Mega-Search.me è o, meglio, era un motore di ricerca per rintracciare i file caricati dagli utenti su Mega: la nuova piattaforma lanciata da Kim Schmitz AKA Kim Dotcom dopo la chiusura di Megaupload. Sono bastati tre giorni perché Mega introducesse uno script per bloccare le richieste da Mega-Search.me, come recita l’avviso in francese che compare connettendosi al sito, rendendolo inutilizzabile. L’engine ha e avrebbe potuto continuare a esporre a tutti i contenuti pubblici della cloud da 50Gb gratuiti per utente di Kim Dotcom.

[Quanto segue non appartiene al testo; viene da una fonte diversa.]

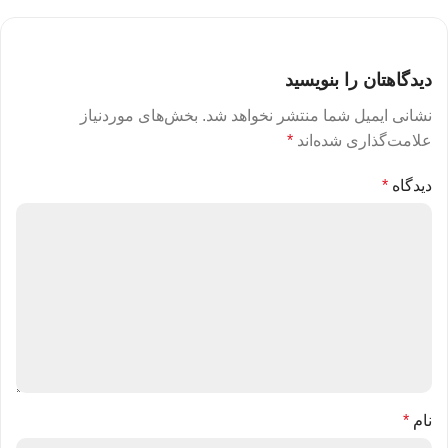
دیدگاهتان را بنویسید
نشانی ایمیل شما منتشر نخواهد شد.
بخش‌های موردنیاز
علامت‌گذاری شده‌اند
*
دیدگاه
*
نام
*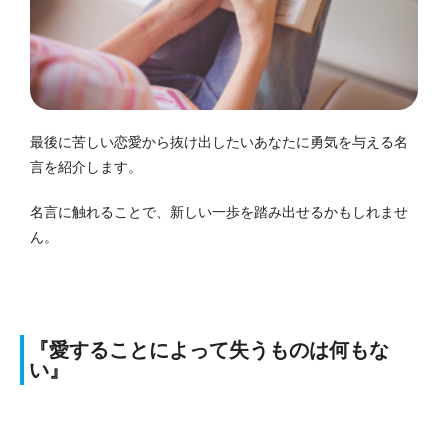
最後に苦しい恋愛から抜け出したいあなたに勇気を与える名
言を紹介します。
名言に触れることで、新しい一歩を踏み出せるかもしれませ
ん。
『愛することによって失うものは何もな
い』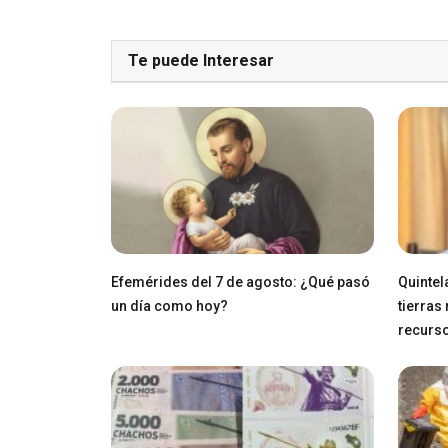
Te puede Interesar
Efemérides del 7 de agosto: ¿Qué pasó
Quintel
un día como hoy?
tierras
recurs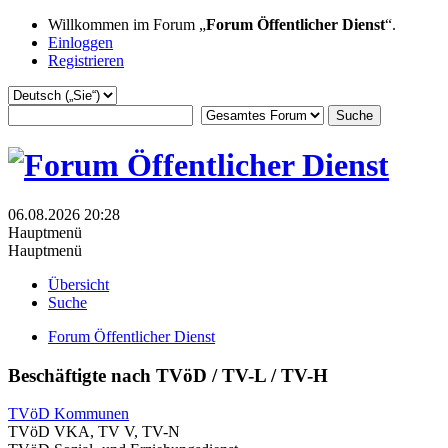
Willkommen im Forum „
Forum Öffentlicher Dienst
“.
Einloggen
Registrieren
06.08.2026 20:28
Hauptmenü
Hauptmenü
Übersicht
Suche
Forum Öffentlicher Dienst
Beschäftigte nach TVöD / TV-L / TV-H
TVöD Kommunen
TVöD VKA, TV V, TV-N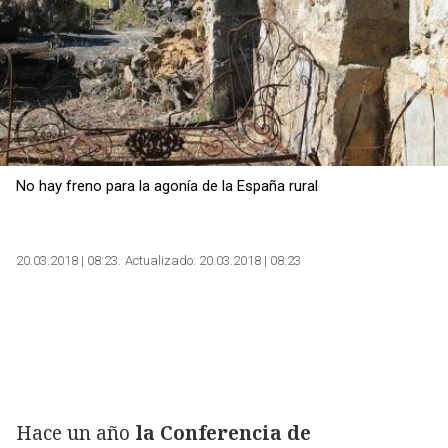
Copiar
No hay freno para la agonía de la España rural
20.03.2018 | 08:23
Actualizado:
20.03.2018 | 08:23
Hace un año
la Conferencia de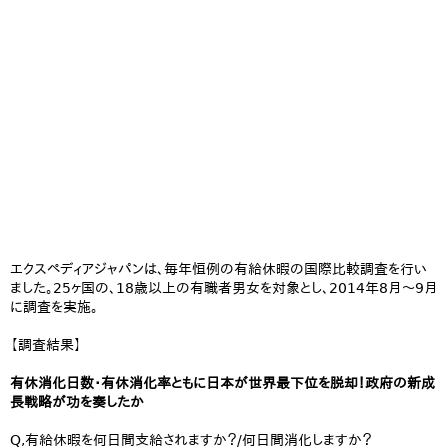
エクスペディアジャパンは、毎年恒例の有給休暇の国際比較調査を行い
ました。25ヶ国の、18歳以上の有職者男女を対象とし、2014年8月～9月
に調査を実施。
【調査結果】
有休消化日数・有休消化率ともに日本が世界最下位を脱却！政府の新成
長戦略が功を奏したか
Q,有給休暇を何日間支給されますか？/何日間消化しますか？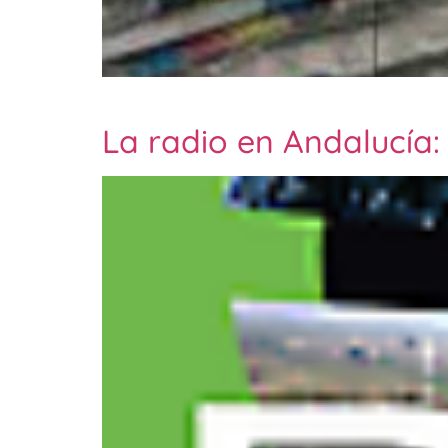
La radio en Andalucía: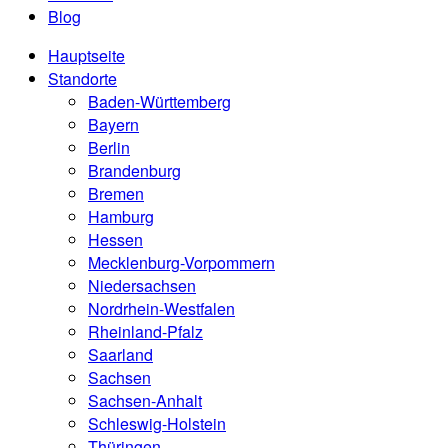
Blog
Hauptseite
Standorte
Baden-Württemberg
Bayern
Berlin
Brandenburg
Bremen
Hamburg
Hessen
Mecklenburg-Vorpommern
Niedersachsen
Nordrhein-Westfalen
Rheinland-Pfalz
Saarland
Sachsen
Sachsen-Anhalt
Schleswig-Holstein
Thüringen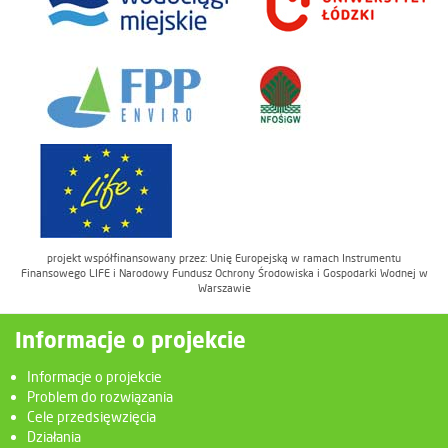
projekt współfinansowany przez: Unię Europejską w ramach Instrumentu
Finansowego LIFE i Narodowy Fundusz Ochrony Środowiska i Gospodarki Wodnej w
Warszawie
Informacje o projekcie
Informacje o projekcie
Problem do rozwiązania
Cele przedsięwzięcia
Działania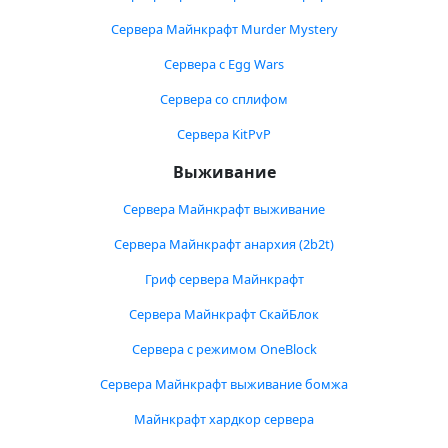
Сервера Майнкрафт Murder Mystery
Сервера с Egg Wars
Сервера со сплифом
Сервера KitPvP
Выживание
Сервера Майнкрафт выживание
Сервера Майнкрафт анархия (2b2t)
Гриф сервера Майнкрафт
Сервера Майнкрафт СкайБлок
Сервера с режимом OneBlock
Сервера Майнкрафт выживание бомжа
Майнкрафт хардкор сервера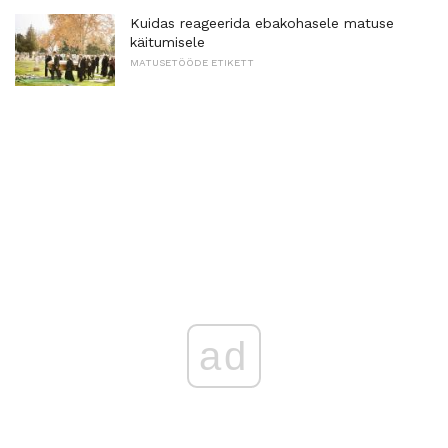
Kuidas reageerida ebakohasele matuse
käitumisele
MATUSETÖÖDE ETIKETT
ad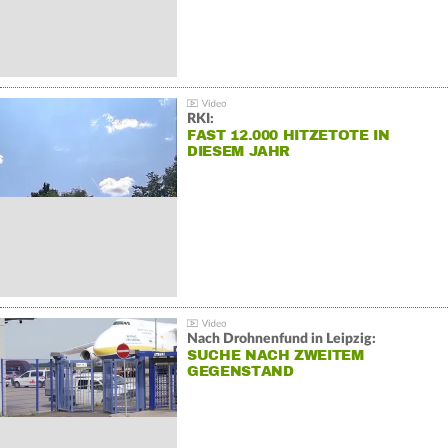
RKI:
FAST 12.000 HITZETOTE IN
DIESEM JAHR
Nach Drohnenfund in Leipzig:
SUCHE NACH ZWEITEM
GEGENSTAND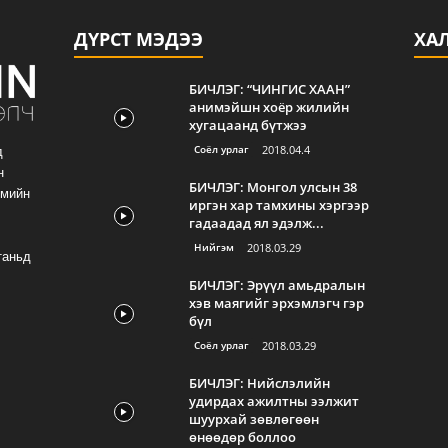
ДҮРСТ МЭДЭЭ
ХА
БИЧЛЭГ: “ЧИНГИС ХААН”
анимэйшн хоёр жилийн
хугацаанд бүтжээ
Соёл урлаг
2018.04.4
д
н
БИЧЛЭГ: Монгол улсын 38
гмийн
иргэн хар тамхины хэргээр
гадаадад ял эдэлж...
Нийгэм
2018.03.29
таньд
БИЧЛЭГ: Эрүүл амьдралын
хэв маягийг эрхэмлэгч гэр
бүл
Соёл урлаг
2018.03.29
БИЧЛЭГ: Нийслэлийн
удирдах ажилтны ээлжит
шуурхай зөвлөгөөн
өнөөдөр боллоо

Gli amministratori di Mega-Search.me promettono d’aggiornare l’algoritmo del portale per tornare a visualizzare i contenuti caricati su Mega, però Kim Dotcom non intende avere problemi con la giustizia com’è stato per Megaupload. Il nuovo servizio ospita circa 50 milioni di file e riceve 50 notifiche al giorno sulle violazioni al copyright, contro le 450.000 di Google: appena lo 0,001% dei documenti è da rimuovere. Forse, Mega-Search.me avrebbe potuto smentire le statistiche ufficiali. La longevità è l’ostacolo maggiore di Mega.

Quanto tempo passerà, prima che Mega sia oscurato come Megaupload? Kim Dotcom è certo che non accada mai, al punto da mettere in palio $10,000 per chi riuscisse a decifrare l’algoritmo di sicurezza del servizio. Tuttavia, se un sito scritto in pochi giorni come Mega-Search.me ha indicizzato tutti i file caricati dagli utenti, eludere la crittografia di Mega potrebbe non essere affatto necessario. In ogni caso, la differenza con Dropbox e gli altri competitori è nella persecuzione che affligge Kim Dotcom, nel mirino dei giudici.